Yes. They are completely unrelated pieces of software that just happen to work well together.
Does mergerfs support CoW / copy-on-write / writes to read-only filesystems?
Not in the sense of a filesystem like BTRFS or ZFS nor in the overlayfs or aufs sense. It does offer a cow-shell like hard link breaking (copy to temp file then rename over original) which can be useful when wanting to save space by hardlinking duplicate files but wish to treat each name as if it were a unique and separate file.
If you want to write to a read-only filesystem you should look at overlayfs. You can always include the overlayfs mount into a mergerfs pool.
Can mergerfs run via Docker, Podman, Kubernetes, etc.
Yes. With Docker you'll need to include --cap-add=SYS_ADMIN --device=/dev/fuse --security-opt=apparmor:unconfined
or similar with
other container runtimes. You should also be running it as root or
given sufficient caps to allow mergerfs to change user and group
identity as well as have root like filesystem permissions. This
ability is critical to how mergerfs works.
Also, as mentioned by hotio,
with Docker you should probably be mounting with bind-propagation
set to slave
.
How does mergerfs interact with user namespaces?
FUSE does not have any special integration with Linux user namespaces
used by container runtime platforms like Docker, Podman, etc. The
uid/gid values passed to mergerfs will be the host level values rather
than that seen inside the container. Meaning root
in a container
with user namespaces configured will not be root
to mergerfs. Same
with any other uid/gid. Meaning your permissions on your branches must
work with the translated values from the id mapping.

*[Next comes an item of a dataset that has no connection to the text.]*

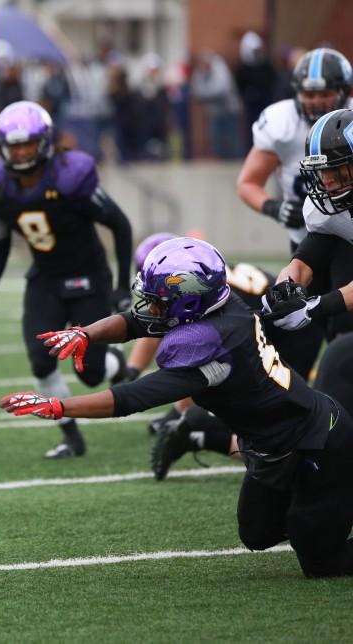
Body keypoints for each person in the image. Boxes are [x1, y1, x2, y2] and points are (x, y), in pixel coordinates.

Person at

It is generally recommended to not use user namespacing / id mapping given the complication it introduces.
Can mergerfs be used with NFS root squash?
If mergerfs is pooling a NFS mount then root squash should be disabled as mergerfs needs to be able to have elevated privilages to do what it does.
If you are exporting mergerfs over NFS then it is not really necessary.
See the section on remote filesystems.